09/02/2010
Deux jours à tuer
C’était un soir d’octobre 2003 à l’Olympia, un tabouret au centre de la scène et Serge Reggiani qui susurre ses succès comme un adieu. Ca aurait pu être pathétique mais c’était juste émouvant. Le temps qui reste est compté et les paroles de cette chanson prennent un sens tout particulier. Alors quand Jean Becker la choisit pour illustrer Deux jours à tuer, je me dis que le film a des chances d’effleurer des sujets qui me touchent.
Deux jours à tuer est une adaptation du roman de François d'Epenoux dans lequel on retrouve les valeurs universelles et les thèmes chers à Jean Becker, la vie au contact de la nature, l'émotion des petits riens, la fragilité et la profondeur des liens humains.
════
▸ **Consigne**:
Pour chaque affirmation, dites si elle concorde avec le document source et répondez par oui ou par non, en citant mot pour mot le passage qui tranche.
1. La soirée à l'Olympia a eu lieu en octobre 2003.
2. Deux jours à tuer adapte un roman de Jean Becker.
3. La prestation de Serge Reggiani est qualifiée de pathétique.
Les lignes proviennent d'une source distincte.

▸ **Extrait du jeu**:
════
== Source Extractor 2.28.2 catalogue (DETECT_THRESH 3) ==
════
▸ **Réponse attendue**:
1. Oui : « C’était un soir d’octobre 2003 à l’Olympia »
2. Non : « Deux jours à tuer est une adaptation du roman de François d'Epenoux »
3. Non : « Ca aurait pu être pathétique mais c’était juste émouvant. »